After years of complaining about the unprofessional behaviour by real estate agents, Singaporeans now have a new rant against them: junk mail.
Unwanted fliers or advertisements with misleading information have overtaken poor service as the top complaint about realtors, according to the industry watchdog's latest annual report.
The Council for Estate Agencies (CEA) said 36 per cent, or 319, of the complaints it received in the 12 months up to March this year were about advertisements.
This is a sharp rise, compared with the 16 per cent in the previous 18 months.
The offending ads had misleading information, left out pertinent facts or were posted without the prior consent of home owners.
For example, some fliers marketed industrial properties for other uses, which is not allowed.
Salespersons and agents also cannot advertise or offer any gifts, including cash and vouchers, to lure customers.

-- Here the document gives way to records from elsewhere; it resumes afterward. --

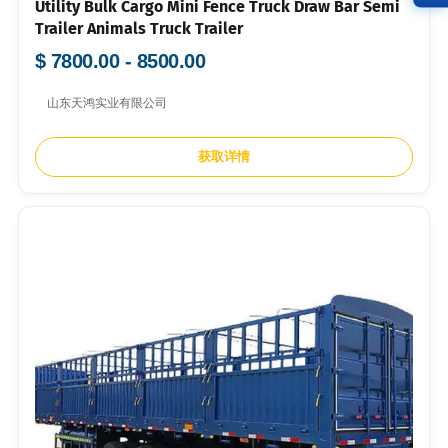
Utility Bulk Cargo Mini Fence Truck Draw Bar Semi
Trailer Animals Truck Trailer
$ 7800.00 - 8500.00
山东天鸿实业有限公司
获取详情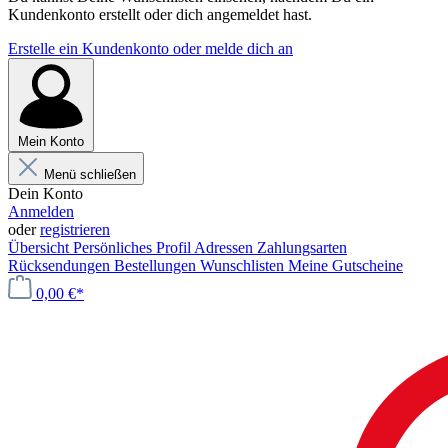
Kundenkonto erstellt oder dich angemeldet hast.
Erstelle ein Kundenkonto oder melde dich an
Mein Konto
Menü schließen
Dein Konto
Anmelden
oder
registrieren
Übersicht
Persönliches Profil
Adressen
Zahlungsarten
Rücksendungen
Bestellungen
Wunschlisten
Meine Gutscheine
0,00 €*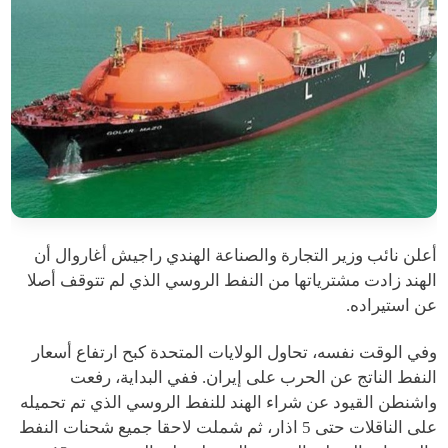
أعلن نائب وزير التجارة والصناعة الهندي راجيش أغاروال أن
الهند زادت مشترياتها من النفط الروسي الذي لم تتوقف أصلا
عن استيراده.
وفي الوقت نفسه، تحاول الولايات المتحدة كبح ارتفاع أسعار
النفط الناتج عن الحرب على إيران. ففي البداية، رفعت
واشنطن القيود عن شراء الهند للنفط الروسي الذي تم تحميله
على الناقلات حتى 5 اذار، ثم شملت لاحقا جميع شحنات النفط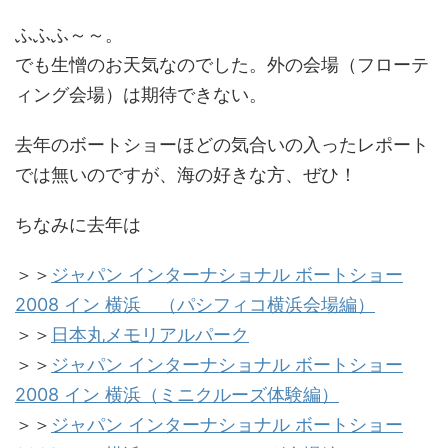
ふふふ～～。
でも生憎のお天気なのでした。外の会場（フローテ
ィング会場）は期待できない。
去年のボートショーほどの気合いの入ったレポート
では無いのですが、海の好きな方、ぜひ！
ちなみに去年は
＞＞
ジャパン インターナショナル ボートショー
2008 イン 横浜 （パシフィコ横浜会場編）
＞＞
日本丸メモリアルパーク
＞＞
ジャパン インターナショナル ボートショー
2008 イン 横浜（ミニクルーズ体験編）
＞＞
ジャパン インターナショナル ボートショー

The CEA issued two letters in June and August last year specifically to remind its members not to contravene both guidelines.
Complaints about ads could have been caused by miscommunication or overzealous agents, said Mr Chris Koh, director of property company Chris International.
In the 2010 Estate Agent Act, realtors must get the consent of owners before marketing their properties. "Sometimes the salesperson goes around making cold calls or knocking on doors. The owner might tell him, if you have a buyer, just bring him," said Mr Koh. "But the salesperson thinks this implies permission has been granted to advertise the property for sale - even though it hasn't."
Complaints could also be about "improperly distributed" fliers, said PropNex chief executive Mohamed Ismail.
These refer to fliers not slotted fully under a door. "If fliers accumulate, it's a sign that no one's home. Those who complain worry this may compromise the safety of their home," said Mr Ismail.
To deal with the problem, the CEA did 221 checks of ads and more proactively monitored the industry, said the report.
As for unprofessional behaviour, the complaints about agents giving wrong advice, not being punctual or not following proper procedures slipped from 44 per cent to 29 per cent of all the complaints received, or from 729 to 255. Another 16 per cent of complaints were of agents using threatening words, harassing people or misrepresenting facts.
In total, the CEA received 880 complaints. Of these, 164 were found to be substantiated.
It brought seven individuals to court and issued letters of warning to another 150. The report also said the pool of agents has stayed about the same.
There were 1,495 licensed estate agents and 32,982 registered salespersons as at end-March, compared with 1,493 and 31,769 the year before. But agency bosses expect fewer agents next year.
Said Mr Ismail: "The market conditions (last year) weren't as bad as now... agents who are not very serious will drop out."